See [Are We Learning Yet?](https://www.arewelearningyet.com/neural-networks/) for a full list of potential alternatives.

### Rust wrappers around existing runtimes

* PyTorch wrapper: [tch](https://crates.io/crates/tch)
* TensorFlow wrapper: [tensorflow](https://crates.io/crates/tensorflow)
* ONNXRuntime wrapper: [ort](https://github.com/pykeio/ort)

Positives:
* extensive support for many neural network operations
* support for many different backends (CPU, GPU (Nvidia + AMD), TPU, ...)

Negatives
* not always great support for loading ONNX files (ort is great at this though, as the name suggests)
* large and somewhat black-box external dependency
* less operator fusion in many cases, although this is expected to improve in the future

Performance should be about the same as Kyanite for cases where operator fusion does not matter much; all libraries
mostly use the same underlying cuDNN and cuBLAS kernels.

### From-scratch Rust projects

* [tract](https://github.com/sonos/tract): larger coverage of the ONNX specification but only does CPU inference

## Development

While developing this crate, to update the ONNX proto, the [prost-build crate](https://crates.io/crates/prost-build) is
used.
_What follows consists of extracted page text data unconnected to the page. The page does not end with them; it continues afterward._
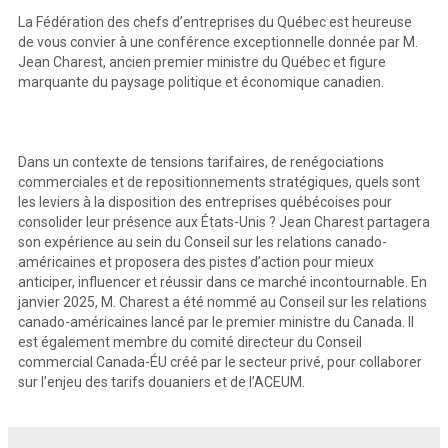
La Fédération des chefs d’entreprises du Québec est heureuse
de vous convier à une conférence exceptionnelle donnée par M.
Jean Charest, ancien premier ministre du Québec et figure
marquante du paysage politique et économique canadien.
Dans un contexte de tensions tarifaires, de renégociations
commerciales et de repositionnements stratégiques, quels sont
les leviers à la disposition des entreprises québécoises pour
consolider leur présence aux États-Unis ? Jean Charest partagera
son expérience au sein du Conseil sur les relations canado-
américaines et proposera des pistes d’action pour mieux
anticiper, influencer et réussir dans ce marché incontournable. En
janvier 2025, M. Charest a été nommé au Conseil sur les relations
canado-américaines lancé par le premier ministre du Canada. Il
est également membre du comité directeur du Conseil
commercial Canada-ÉU créé par le secteur privé, pour collaborer
sur l’enjeu des tarifs douaniers et de l’ACEUM.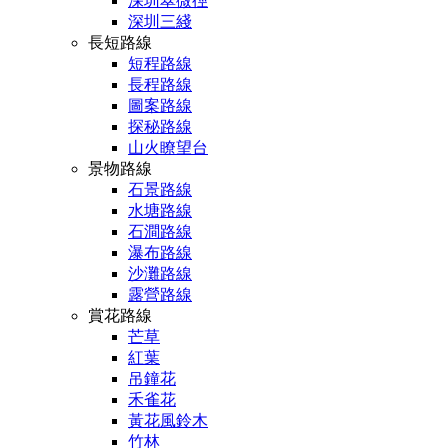
深圳翠微徑
深圳三綫
長短路線
短程路線
長程路線
圖案路線
探秘路線
山火瞭望台
景物路線
石景路線
水塘路線
石澗路線
瀑布路線
沙灘路線
露營路線
賞花路線
芒草
紅葉
吊鐘花
禾雀花
黃花風鈴木
竹林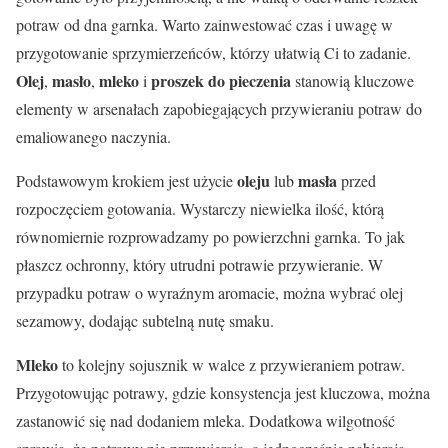
potraw od dna garnka. Warto zainwestować czas i uwagę w
przygotowanie sprzymierzeńców, którzy ułatwią Ci to zadanie.
Olej
masło
mleko
proszek do pieczenia
,
,
i
stanowią kluczowe
elementy w arsenałach zapobiegających przywieraniu potraw do
emaliowanego naczynia.
oleju
masła
Podstawowym krokiem jest użycie
lub
przed
rozpoczęciem gotowania. Wystarczy niewielka ilość, którą
równomiernie rozprowadzamy po powierzchni garnka. To jak
płaszcz ochronny, który utrudni potrawie przywieranie. W
przypadku potraw o wyraźnym aromacie, można wybrać olej
sezamowy, dodając subtelną nutę smaku.
Mleko
to kolejny sojusznik w walce z przywieraniem potraw.
Przygotowując potrawy, gdzie konsystencja jest kluczowa, można
zastanowić się nad dodaniem mleka. Dodatkowa wilgotność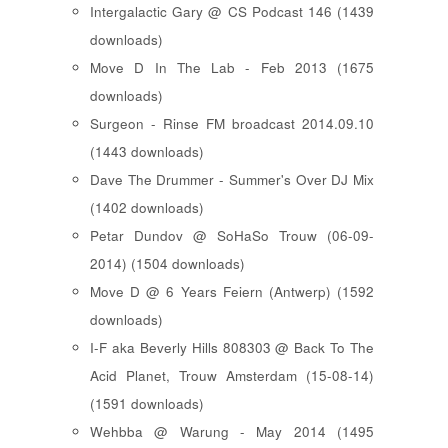
Intergalactic Gary @ CS Podcast 146 (1439
downloads)
Move D In The Lab - Feb 2013 (1675
downloads)
Surgeon - Rinse FM broadcast 2014.09.10
(1443 downloads)
Dave The Drummer - Summer's Over DJ Mix
(1402 downloads)
Petar Dundov @ SoHaSo Trouw (06-09-
2014) (1504 downloads)
Move D @ 6 Years Feiern (Antwerp) (1592
downloads)
I-F aka Beverly Hills 808303 @ Back To The
Acid Planet, Trouw Amsterdam (15-08-14)
(1591 downloads)
Wehbba @ Warung - May 2014 (1495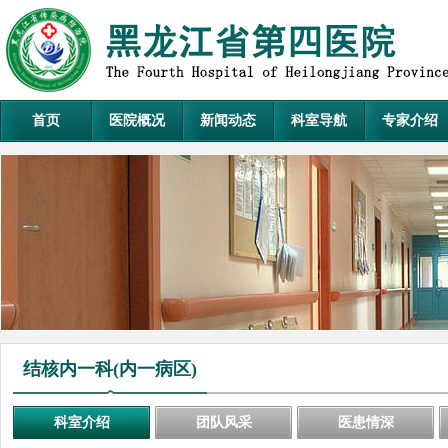
首页
医院概况
新闻动态
科室导航
专家介绍
结核内一科(内一病区)
科室介绍
团队风采
医患情深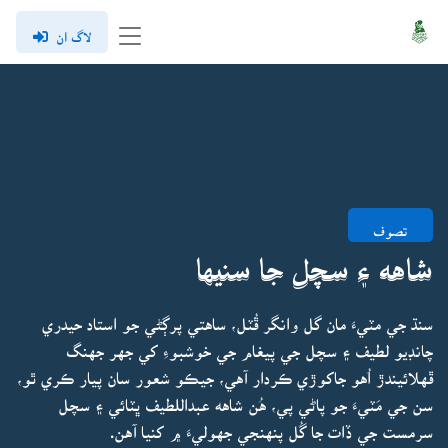
لاگ ان
تصوف
شاهه ۽ سچل جا سنيها
سنڌ جي مٽيءَ مان گل وانگر ڦُٽل، ساهتي پرڳڻي جو استاد حيدري
چانڊيو لطيف ۽ سچل جي پيغام جي خوشبوءِ کي جهر جهنگ
ڦهلائيندڙ اُهو جاکوڙي ڪردار آهي، جيڪو شعور سان پيار ڪري ٿو،
سن جي مَٽيءَ جو پاڻي پي، هُن شاهه عبداللطيف ڀٽائي ۽ سچل
سرمست جي ڏات جا گُل پنهنجي جهوليءَ ۾ کنيا آهن.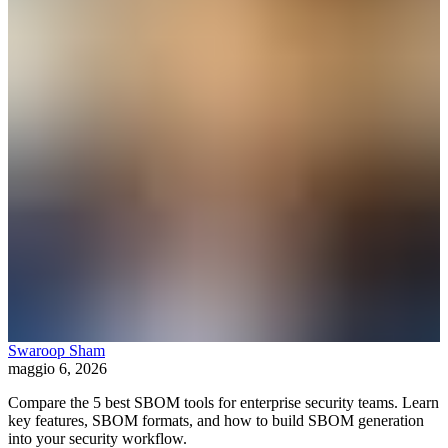
Swaroop Sham
maggio 6, 2026
Compare the 5 best SBOM tools for enterprise security teams. Learn
key features, SBOM formats, and how to build SBOM generation
into your security workflow.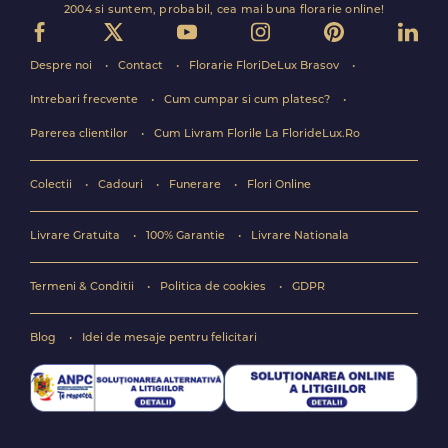
2004 si suntem, probabil, cea mai buna florarie online!
Despre noi
Contact
Florarie FloriDeLux Brasov
Intrebari frecvente
Cum cumpar si cum platesc?
Parerea clientilor
Cum Livram Florile La FlorideLux.Ro
Colectii
Cadouri
Funerare
Flori Online
Livrare Gratuita
100% Garantie
Livrare Nationala
Termeni & Conditii
Politica de cookies
GDPR
Blog
Idei de mesaje pentru felicitari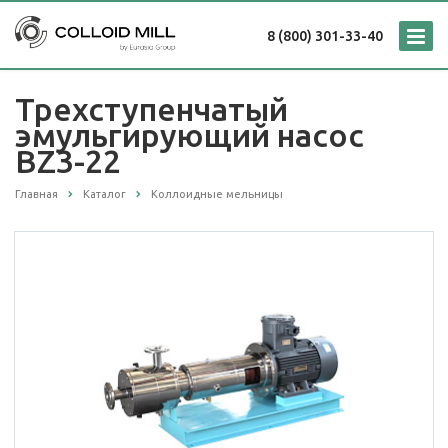
8 (800) 301-33-40
Трехступенчатый
эмульгирующий насос
BZ3-22
Главная
Каталог
Коллоидные мельницы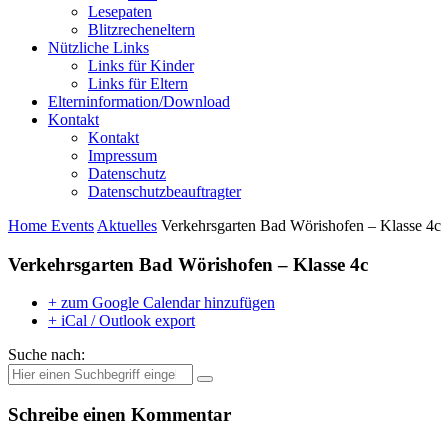
Lesepaten
Blitzrecheneltern
Nützliche Links
Links für Kinder
Links für Eltern
Elterninformation/Download
Kontakt
Kontakt
Impressum
Datenschutz
Datenschutzbeauftragter
Home
Events
Aktuelles
Verkehrsgarten Bad Wörishofen – Klasse 4c
Verkehrsgarten Bad Wörishofen – Klasse 4c
+ zum Google Calendar hinzufügen
+ iCal / Outlook export
Suche nach:
Schreibe einen Kommentar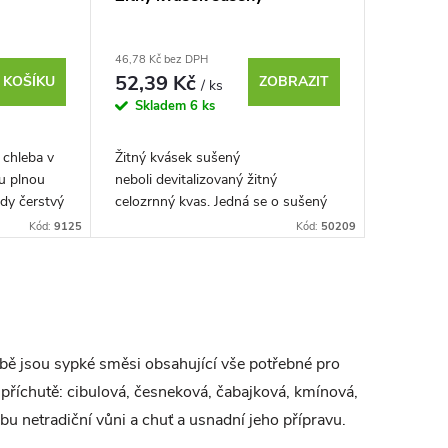
46,78 Kč bez DPH
52,39 Kč
 KOŠÍKU
ZOBRAZIT
/ ks
Skladem
6 ks
 chleba v
Žitný kvásek sušený
u plnou
neboli devitalizovaný žitný
ždy čerstvý
celozrnný kvas. Jedná se o sušený
sypký prášek, určený ke zlepšení
Kód:
9125
Kód:
50209
chuti a aroma chleba a...
bě jsou sypké směsi obsahující vše potřebné pro
příchutě: cibulová, česneková, čabajková, kmínová,
 netradiční vůni a chuť a usnadní jeho přípravu.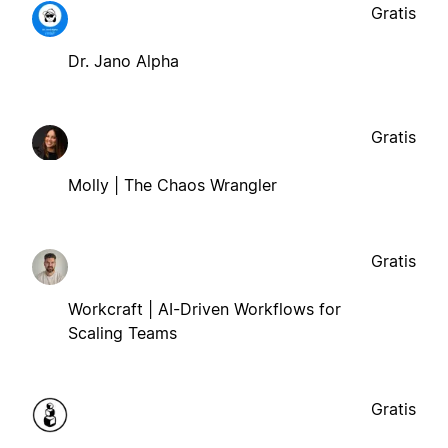
Gratis
Dr. Jano Alpha
Gratis
Molly | The Chaos Wrangler
Gratis
Workcraft | AI-Driven Workflows for
Scaling Teams
Gratis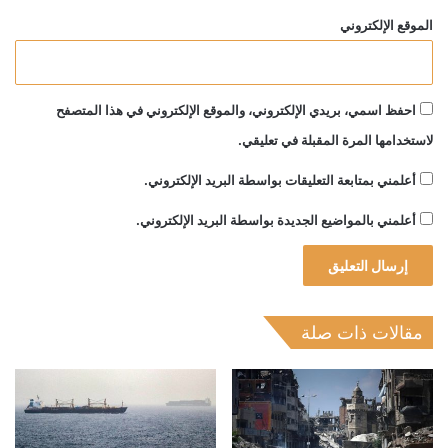
الموقع الإلكتروني
احفظ اسمي، بريدي الإلكتروني، والموقع الإلكتروني في هذا المتصفح
لاستخدامها المرة المقبلة في تعليقي.
أعلمني بمتابعة التعليقات بواسطة البريد الإلكتروني.
أعلمني بالمواضيع الجديدة بواسطة البريد الإلكتروني.
مقالات ذات صلة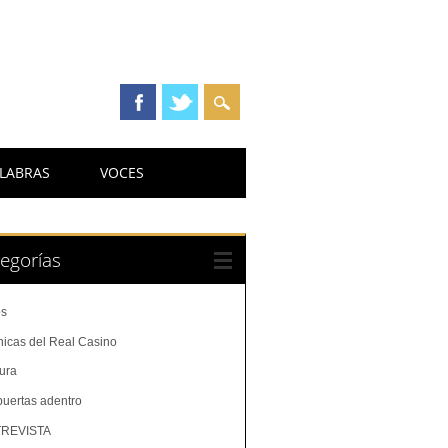
LABRAS
VOCES
egorías
os
nicas del Real Casino
tura
puertas adentro
REVISTA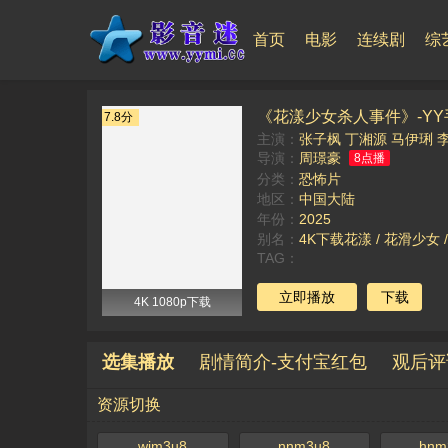
首页
电影
连续剧
综
《花漾少女杀人事件》-Y
7.8分
主演：
张子枫
丁湘源
马伊琍
导演：
周璟豪
8点播
分类：
恐怖片
地区：
中国大陆
年份：
2025
别名：
4K下载花漾 / 花滑少女 / Gir
TAG：
立即播放
下载
4K 1080p下载
选集播放
剧情简介-支付宝红包
观后评
资源切换
wjm3u8
nnm3u8
hnm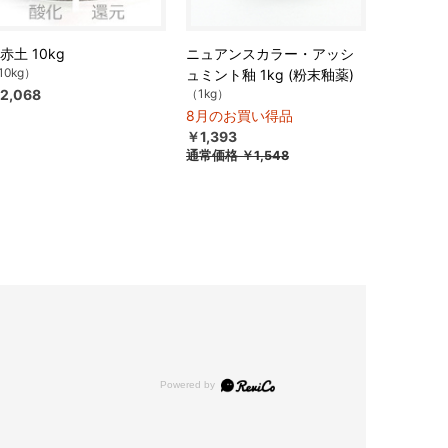
赤土 10kg
ニュアンスカラー・アッシ
10kg）
ュミント釉 1kg (粉末釉薬)
2,068
（1kg）
8月のお買い得品
￥1,393
通常価格
￥1,548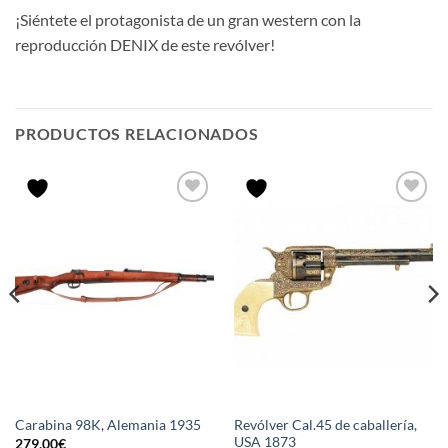
¡Siéntete el protagonista de un gran western con la
reproducción DENIX de este revólver!
PRODUCTOS RELACIONADOS
Revólver Cal.45 de caballería,
Carabina 98K, Alemania 1935
USA 1873
279,00
€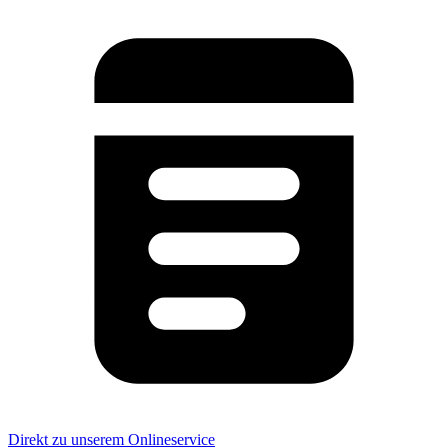
Direkt zu unserem Onlineservice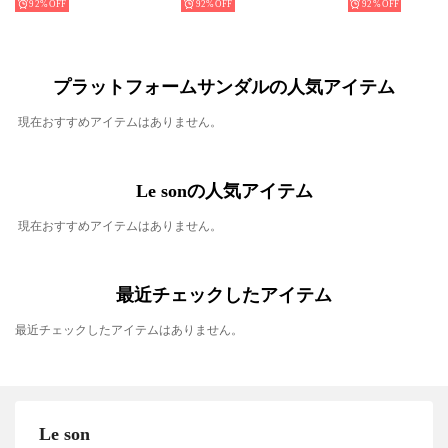
92%
92%
92%
プラットフォームサンダルの人気アイテム
現在おすすめアイテムはありません。
Le sonの人気アイテム
現在おすすめアイテムはありません。
最近チェックしたアイテム
最近チェックしたアイテムはありません。
Le son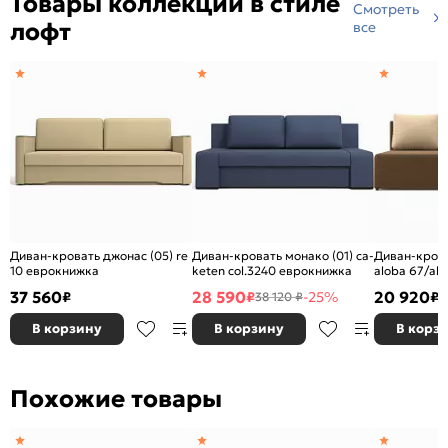
Товары коллекции в стиле
Смотреть
лофт
все
Диван-кровать джонас (05) re
Диван-кровать монако (01) ca-
Диван-крова
10 еврокнижка
keten col.3240 еврокнижка
aloba 67/al
37 560
28 590
20 920
₽
₽
-25%
₽
38 120 ₽
В корзину
В корзину
В корз
Похожие товары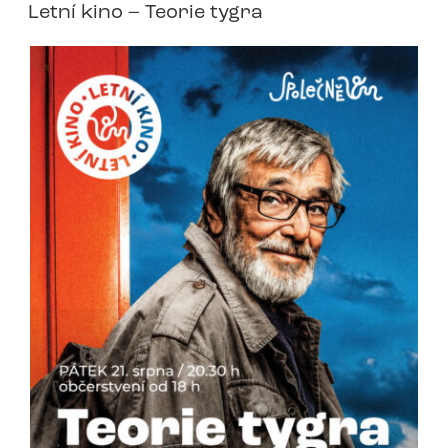
Letní kino – Teorie tygra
This requires that `protoc` is installed and that the `PROTOC` environment variable is set to point to the
executable. See their installation instructions (or the error message the build script shows if any) for more details.

To actually update the proto definition, replace `kn-graph/proto/onnx.proto3` with the newer version and
run `cargo run --bin proto-to-rust`. Then commit both the `onnx.proto3` file and the generated `onnx.rs` file.